▶ **Passage for review**
***

Drug use in the 1970s rose considerably, and when Percocet and Vicodin came on the market, doctors had for some time avoided prescribing these highly addictive drugs to patients.  They were concerned about opioid abuse during the 80s, but things started to change in the 1990s.

Over the years there has been much said in defense of or to lobby against the use of opioids , and these viewpoints were established for a variety of reasons.  In March of 2016, CDC Director Dr. Tom Frieden wrote in the New England Journal of Medicine that there is still not enough data about the long-term use of prescription opioids.  He also wrote:

We know of no other medication routinely used for a nonfatal condition that kills patients so frequently.

What’s so frightening about this epidemic is that it doesn’t discriminate based on age, job, income, or social status.  It includes school teachers, farmers, bankers – not just homeless people in the large cities of Denver, Chicago, or the Quad cities.  The following video recounts some of that horrible reality.

Our nation’s drug crisis is spreading throughout the U.S., and some experts are saying that small, rural communities are being impacted the most by overdose deaths.  The CDC goes so far as to say that combining life in rural areas and low income in those areas is proven to increase the risk of prescription opioid abuse and overdose.  Dr. Jack Westfall reminds rural communities to guard themselves, saying when rural communities suffer, it raises the general stress of everyone, and many people are using opiates as anxiety and stress reducers to relieve the pain.

***

▶ **Task to complete**
Quote the passage on opioid use between "What’s so frightening" and "to relieve the pain.", inclusive.

***

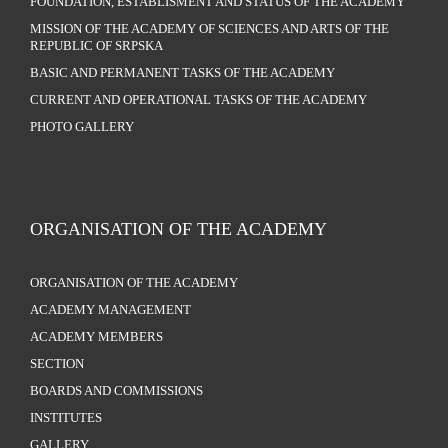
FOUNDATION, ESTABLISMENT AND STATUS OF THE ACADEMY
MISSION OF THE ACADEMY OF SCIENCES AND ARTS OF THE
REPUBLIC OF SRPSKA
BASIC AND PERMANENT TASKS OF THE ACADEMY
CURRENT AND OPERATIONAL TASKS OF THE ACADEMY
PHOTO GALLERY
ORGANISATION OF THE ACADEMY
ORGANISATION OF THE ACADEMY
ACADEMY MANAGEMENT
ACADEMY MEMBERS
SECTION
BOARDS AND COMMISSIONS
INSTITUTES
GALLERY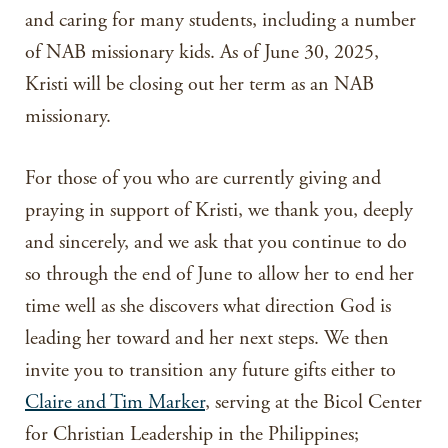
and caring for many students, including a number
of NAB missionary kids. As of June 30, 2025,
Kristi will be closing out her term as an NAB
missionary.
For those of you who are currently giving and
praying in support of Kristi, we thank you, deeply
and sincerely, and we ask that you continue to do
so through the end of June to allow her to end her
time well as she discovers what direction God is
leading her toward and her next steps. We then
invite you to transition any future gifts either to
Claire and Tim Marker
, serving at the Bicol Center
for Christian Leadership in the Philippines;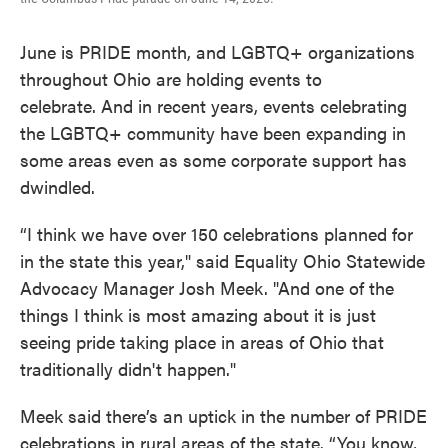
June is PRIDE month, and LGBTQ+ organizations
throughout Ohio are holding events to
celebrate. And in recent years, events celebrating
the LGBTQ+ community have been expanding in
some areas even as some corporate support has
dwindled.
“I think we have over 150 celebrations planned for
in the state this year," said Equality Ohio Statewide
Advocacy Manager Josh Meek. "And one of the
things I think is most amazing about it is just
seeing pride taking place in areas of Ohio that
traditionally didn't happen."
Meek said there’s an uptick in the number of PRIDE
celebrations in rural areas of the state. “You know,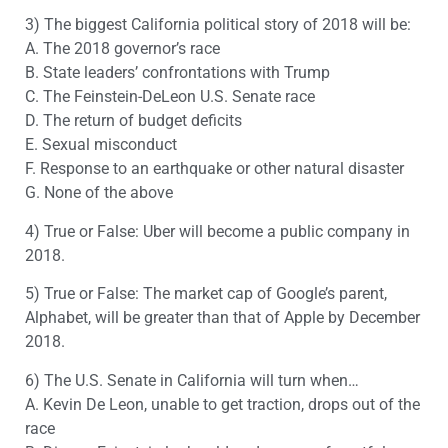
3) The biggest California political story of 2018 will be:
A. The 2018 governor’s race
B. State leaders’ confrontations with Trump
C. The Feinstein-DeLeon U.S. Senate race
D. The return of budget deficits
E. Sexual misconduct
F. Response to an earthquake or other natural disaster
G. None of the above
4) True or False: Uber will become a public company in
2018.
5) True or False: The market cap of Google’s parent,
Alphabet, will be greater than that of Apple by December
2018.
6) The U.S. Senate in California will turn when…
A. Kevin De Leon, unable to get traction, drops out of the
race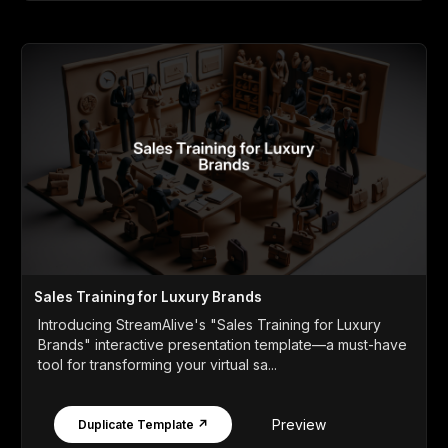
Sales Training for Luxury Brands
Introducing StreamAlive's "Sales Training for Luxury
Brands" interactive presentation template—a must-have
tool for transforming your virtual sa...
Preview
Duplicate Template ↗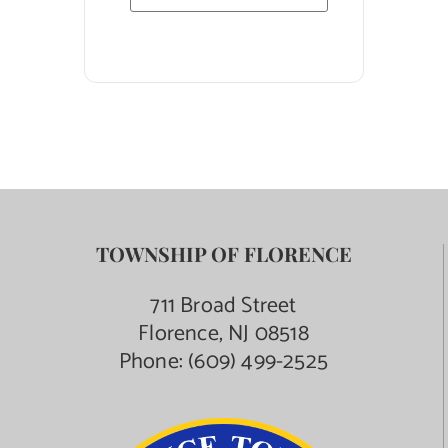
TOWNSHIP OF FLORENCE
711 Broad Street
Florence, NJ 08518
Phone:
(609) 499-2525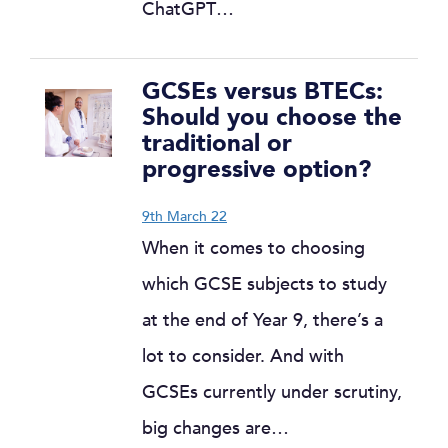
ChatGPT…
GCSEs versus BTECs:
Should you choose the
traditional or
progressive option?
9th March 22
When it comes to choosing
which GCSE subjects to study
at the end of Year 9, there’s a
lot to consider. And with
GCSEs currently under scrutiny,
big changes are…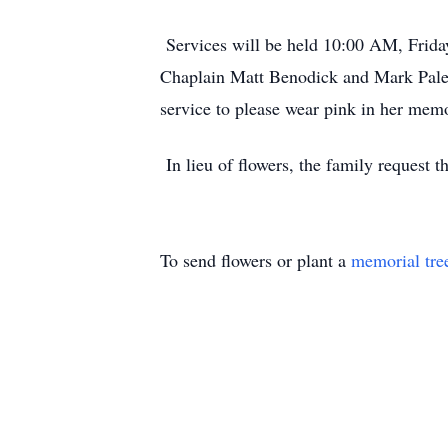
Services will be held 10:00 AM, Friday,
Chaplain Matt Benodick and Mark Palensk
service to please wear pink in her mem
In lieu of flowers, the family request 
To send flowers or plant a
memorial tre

***

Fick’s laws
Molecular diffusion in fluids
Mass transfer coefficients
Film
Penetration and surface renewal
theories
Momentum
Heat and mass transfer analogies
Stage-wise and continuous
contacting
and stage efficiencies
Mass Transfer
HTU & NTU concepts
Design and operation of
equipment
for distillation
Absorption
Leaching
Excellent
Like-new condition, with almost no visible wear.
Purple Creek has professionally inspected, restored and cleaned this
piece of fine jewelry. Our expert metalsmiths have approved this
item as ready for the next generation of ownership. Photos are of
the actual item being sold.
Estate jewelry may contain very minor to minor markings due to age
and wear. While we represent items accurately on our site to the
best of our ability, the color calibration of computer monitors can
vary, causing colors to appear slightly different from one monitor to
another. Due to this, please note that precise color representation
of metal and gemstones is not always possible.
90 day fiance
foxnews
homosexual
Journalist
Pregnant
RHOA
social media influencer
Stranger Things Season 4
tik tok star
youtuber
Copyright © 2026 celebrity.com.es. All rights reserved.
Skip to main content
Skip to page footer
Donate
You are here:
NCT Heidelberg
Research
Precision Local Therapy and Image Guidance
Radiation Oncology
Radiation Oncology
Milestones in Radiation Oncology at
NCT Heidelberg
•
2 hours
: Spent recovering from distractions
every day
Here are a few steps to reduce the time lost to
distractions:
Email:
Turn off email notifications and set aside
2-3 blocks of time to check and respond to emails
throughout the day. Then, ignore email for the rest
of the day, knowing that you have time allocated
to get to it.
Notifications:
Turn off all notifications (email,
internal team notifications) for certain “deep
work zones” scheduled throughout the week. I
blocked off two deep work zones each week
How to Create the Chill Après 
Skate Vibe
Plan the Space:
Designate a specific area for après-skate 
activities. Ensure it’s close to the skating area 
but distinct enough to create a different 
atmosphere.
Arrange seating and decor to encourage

***

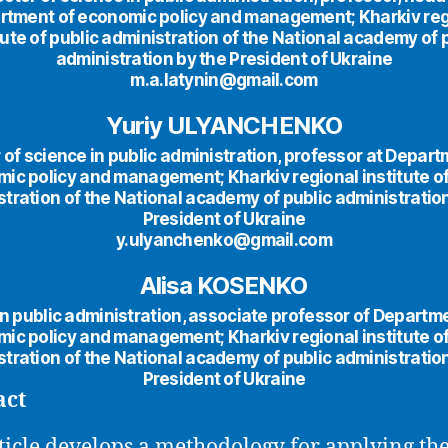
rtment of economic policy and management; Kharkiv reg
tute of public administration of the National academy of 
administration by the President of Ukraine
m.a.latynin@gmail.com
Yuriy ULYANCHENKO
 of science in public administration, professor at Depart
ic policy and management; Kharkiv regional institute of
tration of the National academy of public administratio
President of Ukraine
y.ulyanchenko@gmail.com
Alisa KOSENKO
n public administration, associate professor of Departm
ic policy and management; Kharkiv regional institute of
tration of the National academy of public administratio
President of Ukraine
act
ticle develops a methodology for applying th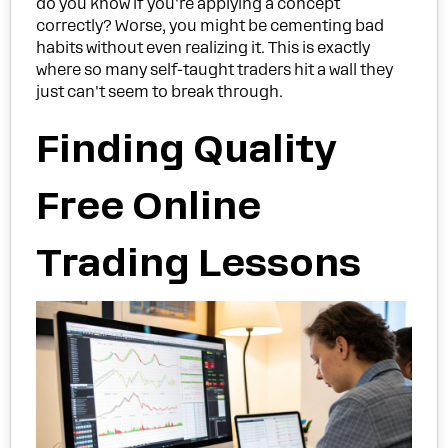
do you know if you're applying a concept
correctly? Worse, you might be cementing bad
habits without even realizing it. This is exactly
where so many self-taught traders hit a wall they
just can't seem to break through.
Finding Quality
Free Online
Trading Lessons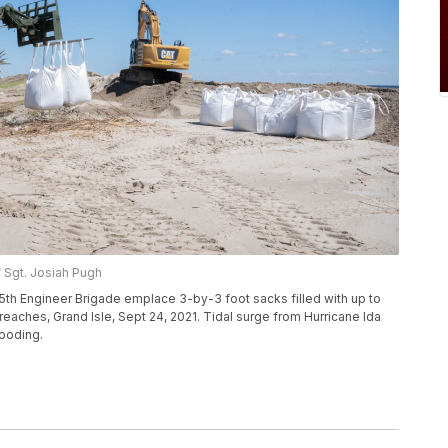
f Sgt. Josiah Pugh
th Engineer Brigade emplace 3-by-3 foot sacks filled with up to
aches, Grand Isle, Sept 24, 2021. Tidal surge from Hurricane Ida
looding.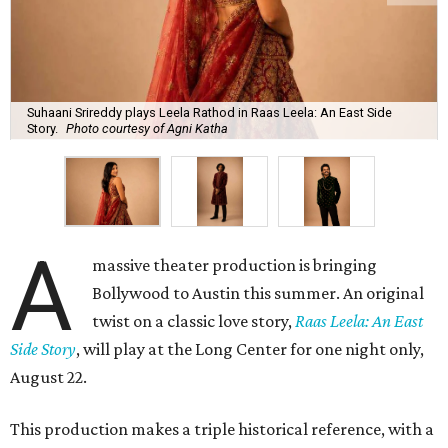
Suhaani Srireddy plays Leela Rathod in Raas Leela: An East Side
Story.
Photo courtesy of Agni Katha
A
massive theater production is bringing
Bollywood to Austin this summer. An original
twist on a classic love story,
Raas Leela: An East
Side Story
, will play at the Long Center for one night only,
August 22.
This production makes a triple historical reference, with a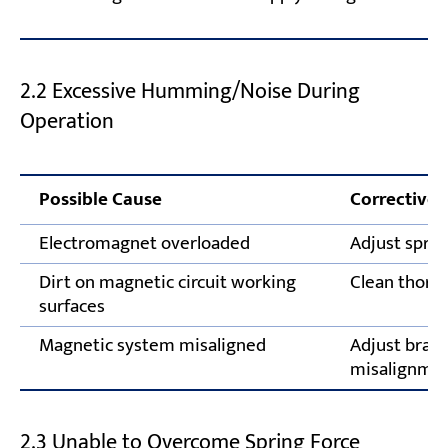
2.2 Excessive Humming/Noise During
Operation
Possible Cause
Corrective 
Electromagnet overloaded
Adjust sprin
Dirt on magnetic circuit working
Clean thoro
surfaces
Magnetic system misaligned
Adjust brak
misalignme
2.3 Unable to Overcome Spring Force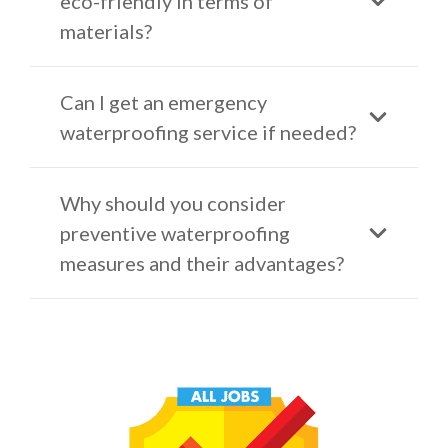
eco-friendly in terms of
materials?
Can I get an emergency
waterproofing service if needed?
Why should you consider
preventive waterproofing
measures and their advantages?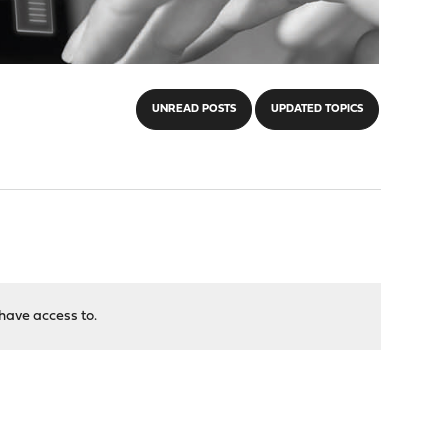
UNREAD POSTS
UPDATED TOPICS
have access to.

***

▶ **Answer to this task**
What’s so frightening about this epidemic is that it doesn’t discriminate based on age, job, income, or social status.  It includes school teachers, farmers, bankers – not just homeless people in the large cities of Denver, Chicago, or the Quad cities.  The following video recounts some of that horrible reality.

Our nation’s drug crisis is spreading throughout the U.S., and some experts are saying that small, rural communities are being impacted the most by overdose deaths.  The CDC goes so far as to say that combining life in rural areas and low income in those areas is proven to increase the risk of prescription opioid abuse and overdose.  Dr. Jack Westfall reminds rural communities to guard themselves, saying when rural communities suffer, it raises the general stress of everyone, and many people are using opiates as anxiety and stress reducers to relieve the pain.